__DIRECTIONS FOR THIS TASK__. Retype, word for word, each line between the lines holding "259 53 14.80" and "539 312 2.16", inclusive, and leave the rest of the data alone.

══ DATA IN THIS EXERCISE

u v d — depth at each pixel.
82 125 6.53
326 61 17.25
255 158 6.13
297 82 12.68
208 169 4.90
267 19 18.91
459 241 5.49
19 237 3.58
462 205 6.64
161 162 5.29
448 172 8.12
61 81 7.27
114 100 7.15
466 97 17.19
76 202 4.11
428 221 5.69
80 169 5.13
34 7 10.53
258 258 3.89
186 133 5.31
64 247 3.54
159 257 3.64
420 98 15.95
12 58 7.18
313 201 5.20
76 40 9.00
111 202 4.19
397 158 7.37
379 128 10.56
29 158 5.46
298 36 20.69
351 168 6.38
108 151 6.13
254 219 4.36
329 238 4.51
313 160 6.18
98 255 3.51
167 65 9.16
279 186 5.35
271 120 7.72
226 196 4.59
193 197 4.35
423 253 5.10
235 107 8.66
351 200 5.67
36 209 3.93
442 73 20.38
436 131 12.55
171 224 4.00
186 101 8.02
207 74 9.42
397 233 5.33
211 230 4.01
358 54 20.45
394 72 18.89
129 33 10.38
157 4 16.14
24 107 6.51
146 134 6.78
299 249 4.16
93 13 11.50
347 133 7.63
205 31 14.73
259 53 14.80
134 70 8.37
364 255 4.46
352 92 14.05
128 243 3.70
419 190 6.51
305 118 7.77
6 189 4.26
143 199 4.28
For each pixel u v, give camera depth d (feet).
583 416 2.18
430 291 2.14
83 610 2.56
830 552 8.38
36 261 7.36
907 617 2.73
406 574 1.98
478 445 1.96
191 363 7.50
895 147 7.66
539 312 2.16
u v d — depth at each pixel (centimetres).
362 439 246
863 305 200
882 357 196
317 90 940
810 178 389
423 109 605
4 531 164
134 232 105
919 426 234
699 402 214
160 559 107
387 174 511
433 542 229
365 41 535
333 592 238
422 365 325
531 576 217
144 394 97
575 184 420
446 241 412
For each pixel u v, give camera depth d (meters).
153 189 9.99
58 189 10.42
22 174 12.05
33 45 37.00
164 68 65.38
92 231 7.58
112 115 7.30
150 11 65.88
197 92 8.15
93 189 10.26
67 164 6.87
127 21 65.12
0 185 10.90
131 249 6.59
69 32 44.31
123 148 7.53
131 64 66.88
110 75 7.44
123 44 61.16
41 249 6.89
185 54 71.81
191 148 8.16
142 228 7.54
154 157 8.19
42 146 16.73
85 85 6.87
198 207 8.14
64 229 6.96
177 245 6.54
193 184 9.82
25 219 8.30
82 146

════

__SOLVED EXERCISE__.
259 53 14.80
134 70 8.37
364 255 4.46
352 92 14.05
128 243 3.70
419 190 6.51
305 118 7.77
6 189 4.26
143 199 4.28
For each pixel u v, give camera depth d (feet).
583 416 2.18
430 291 2.14
83 610 2.56
830 552 8.38
36 261 7.36
907 617 2.73
406 574 1.98
478 445 1.96
191 363 7.50
895 147 7.66
539 312 2.16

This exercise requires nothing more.